## Task instructions
Repeat each entry verbatim.

[Stored dataset items]
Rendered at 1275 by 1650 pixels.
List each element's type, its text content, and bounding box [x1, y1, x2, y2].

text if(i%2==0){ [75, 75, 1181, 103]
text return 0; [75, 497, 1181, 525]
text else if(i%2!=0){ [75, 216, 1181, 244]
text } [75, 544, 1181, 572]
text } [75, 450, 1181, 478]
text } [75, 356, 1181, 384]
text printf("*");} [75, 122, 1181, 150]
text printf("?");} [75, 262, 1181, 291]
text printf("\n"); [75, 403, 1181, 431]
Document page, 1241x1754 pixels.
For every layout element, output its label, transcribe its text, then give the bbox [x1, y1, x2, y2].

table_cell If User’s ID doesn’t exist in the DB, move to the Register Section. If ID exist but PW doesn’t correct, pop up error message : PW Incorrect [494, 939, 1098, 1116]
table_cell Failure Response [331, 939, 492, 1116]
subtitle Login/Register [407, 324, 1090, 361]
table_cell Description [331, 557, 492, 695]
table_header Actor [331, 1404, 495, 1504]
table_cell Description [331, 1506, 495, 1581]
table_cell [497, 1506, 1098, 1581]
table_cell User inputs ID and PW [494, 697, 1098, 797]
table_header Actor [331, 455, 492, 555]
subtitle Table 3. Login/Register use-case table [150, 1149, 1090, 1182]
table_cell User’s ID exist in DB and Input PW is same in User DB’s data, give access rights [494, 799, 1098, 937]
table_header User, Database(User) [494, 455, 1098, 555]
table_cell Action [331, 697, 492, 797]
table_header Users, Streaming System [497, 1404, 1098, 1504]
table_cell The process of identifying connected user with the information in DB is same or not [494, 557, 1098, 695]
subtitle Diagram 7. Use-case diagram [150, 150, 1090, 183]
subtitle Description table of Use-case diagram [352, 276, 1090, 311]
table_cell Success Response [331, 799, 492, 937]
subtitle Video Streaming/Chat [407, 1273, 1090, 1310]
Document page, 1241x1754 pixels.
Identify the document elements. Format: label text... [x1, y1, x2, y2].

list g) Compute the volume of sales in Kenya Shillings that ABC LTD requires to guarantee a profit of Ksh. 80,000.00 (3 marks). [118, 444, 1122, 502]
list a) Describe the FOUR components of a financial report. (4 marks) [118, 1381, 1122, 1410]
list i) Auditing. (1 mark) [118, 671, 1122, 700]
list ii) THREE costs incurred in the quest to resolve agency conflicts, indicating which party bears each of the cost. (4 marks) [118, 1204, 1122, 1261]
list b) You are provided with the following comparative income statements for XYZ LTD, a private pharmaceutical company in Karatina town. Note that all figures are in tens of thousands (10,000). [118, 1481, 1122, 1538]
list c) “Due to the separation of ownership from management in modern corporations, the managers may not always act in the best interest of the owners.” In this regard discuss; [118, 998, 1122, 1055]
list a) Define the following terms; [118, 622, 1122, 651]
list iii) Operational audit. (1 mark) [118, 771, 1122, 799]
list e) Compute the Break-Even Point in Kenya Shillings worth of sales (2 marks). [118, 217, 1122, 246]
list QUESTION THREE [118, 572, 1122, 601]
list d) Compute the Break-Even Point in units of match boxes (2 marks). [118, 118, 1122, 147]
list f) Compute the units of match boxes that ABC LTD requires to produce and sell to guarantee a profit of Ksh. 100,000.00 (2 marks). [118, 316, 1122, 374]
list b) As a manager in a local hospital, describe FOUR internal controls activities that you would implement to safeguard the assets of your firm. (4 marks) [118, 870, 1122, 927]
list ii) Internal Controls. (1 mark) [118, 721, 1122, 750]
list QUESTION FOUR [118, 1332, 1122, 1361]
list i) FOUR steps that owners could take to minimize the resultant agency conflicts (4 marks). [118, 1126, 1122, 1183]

## Solved problem
Rendered at 1275 by 1650 pixels.
List each element's type, its text content, and bounding box [x1, y1, x2, y2].

text if(i%2==0){ [75, 75, 1181, 103]
text return 0; [75, 497, 1181, 525]
text else if(i%2!=0){ [75, 216, 1181, 244]
text } [75, 544, 1181, 572]
text } [75, 450, 1181, 478]
text } [75, 356, 1181, 384]
text printf("*");} [75, 122, 1181, 150]
text printf("?");} [75, 262, 1181, 291]
text printf("\n"); [75, 403, 1181, 431]
Document page, 1241x1754 pixels.
For every layout element, output its label, transcribe its text, then give the bbox [x1, y1, x2, y2].

table_cell If User’s ID doesn’t exist in the DB, move to the Register Section. If ID exist but PW doesn’t correct, pop up error message : PW Incorrect [494, 939, 1098, 1116]
table_cell Failure Response [331, 939, 492, 1116]
subtitle Login/Register [407, 324, 1090, 361]
table_cell Description [331, 557, 492, 695]
table_header Actor [331, 1404, 495, 1504]
table_cell Description [331, 1506, 495, 1581]
table_cell [497, 1506, 1098, 1581]
table_cell User inputs ID and PW [494, 697, 1098, 797]
table_header Actor [331, 455, 492, 555]
subtitle Table 3. Login/Register use-case table [150, 1149, 1090, 1182]
table_cell User’s ID exist in DB and Input PW is same in User DB’s data, give access rights [494, 799, 1098, 937]
table_header User, Database(User) [494, 455, 1098, 555]
table_cell Action [331, 697, 492, 797]
table_header Users, Streaming System [497, 1404, 1098, 1504]
table_cell The process of identifying connected user with the information in DB is same or not [494, 557, 1098, 695]
subtitle Diagram 7. Use-case diagram [150, 150, 1090, 183]
subtitle Description table of Use-case diagram [352, 276, 1090, 311]
table_cell Success Response [331, 799, 492, 937]
subtitle Video Streaming/Chat [407, 1273, 1090, 1310]
Document page, 1241x1754 pixels.
Identify the document elements. Format: label text... [x1, y1, x2, y2].

list g) Compute the volume of sales in Kenya Shillings that ABC LTD requires to guarantee a profit of Ksh. 80,000.00 (3 marks). [118, 444, 1122, 502]
list a) Describe the FOUR components of a financial report. (4 marks) [118, 1381, 1122, 1410]
list i) Auditing. (1 mark) [118, 671, 1122, 700]
list ii) THREE costs incurred in the quest to resolve agency conflicts, indicating which party bears each of the cost. (4 marks) [118, 1204, 1122, 1261]
list b) You are provided with the following comparative income statements for XYZ LTD, a private pharmaceutical company in Karatina town. Note that all figures are in tens of thousands (10,000). [118, 1481, 1122, 1538]
list c) “Due to the separation of ownership from management in modern corporations, the managers may not always act in the best interest of the owners.” In this regard discuss; [118, 998, 1122, 1055]
list a) Define the following terms; [118, 622, 1122, 651]
list iii) Operational audit. (1 mark) [118, 771, 1122, 799]
list e) Compute the Break-Even Point in Kenya Shillings worth of sales (2 marks). [118, 217, 1122, 246]
list QUESTION THREE [118, 572, 1122, 601]
list d) Compute the Break-Even Point in units of match boxes (2 marks). [118, 118, 1122, 147]
list f) Compute the units of match boxes that ABC LTD requires to produce and sell to guarantee a profit of Ksh. 100,000.00 (2 marks). [118, 316, 1122, 374]
list b) As a manager in a local hospital, describe FOUR internal controls activities that you would implement to safeguard the assets of your firm. (4 marks) [118, 870, 1122, 927]
list ii) Internal Controls. (1 mark) [118, 721, 1122, 750]
list QUESTION FOUR [118, 1332, 1122, 1361]
list i) FOUR steps that owners could take to minimize the resultant agency conflicts (4 marks). [118, 1126, 1122, 1183]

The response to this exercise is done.